Why doesn't Eigen support OpenMP when it comes to coefficient-wise operations? Is it some sort of a blunder by the developer or are there some specific reasons to avoid multiprocessing for specific operations?
Using multiple threads by default would not be a good idea as users can already use multiple threads in their applications and having nested parallel loops is clearly not efficient. Moreover, sharing the work for each operation can introduce a significant overhead that is not great for basic operations small/medium-sized arrays. Eigen is meant to be fast for both small and big arrays. Using OpenMP on top of Eigen is better in practice. This is especially true one Numa systems due to the first touch policy: hiding the multithreading can introduce surprising overheads due to the remote accesses or page migrations.
For complex operations like LU decomposition, this is not reasonable to ask to the user to parallelise the operation as it would need to rewrite most of the algorithm. This is why Eigen try to parallelize such algorithms.
Can I manually include OpenMP support for such operations? The code for Eigen seems complicated so it is hard to find the exact implementation of a particular function, even through the use of Visual Studio instruments.
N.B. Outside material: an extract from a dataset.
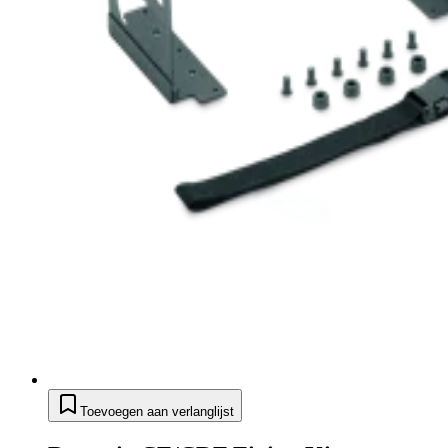
Toevoegen aan verlanglijst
Element-wise operation are trivial to implement in parallel in OpenMP. You can simply use a #pragma omp parallel for
directive (possibly combined with a collapse
clause) on a loops iterating for 0 to array.rows()
(or array.cols()
) itself using basic Eigen array indexing operators.
Note that while using multiple threads for basic operations seems interesting at first glance, in practice, it is often disappointing in term of speed up on most machines. Indeed, reading/writing data in the RAM is very expensive compare to applying arithmetic operations (eg. add/sub/mul) on each items as long as the operation is already vectorized using SIMD instruction. For example, on my machine 1 core can reach a throughput of 20-25 GiB/s while the maximum throughput is 40 GiB/s with 6 cores (ie. speed-up less than 2x with 6x threads).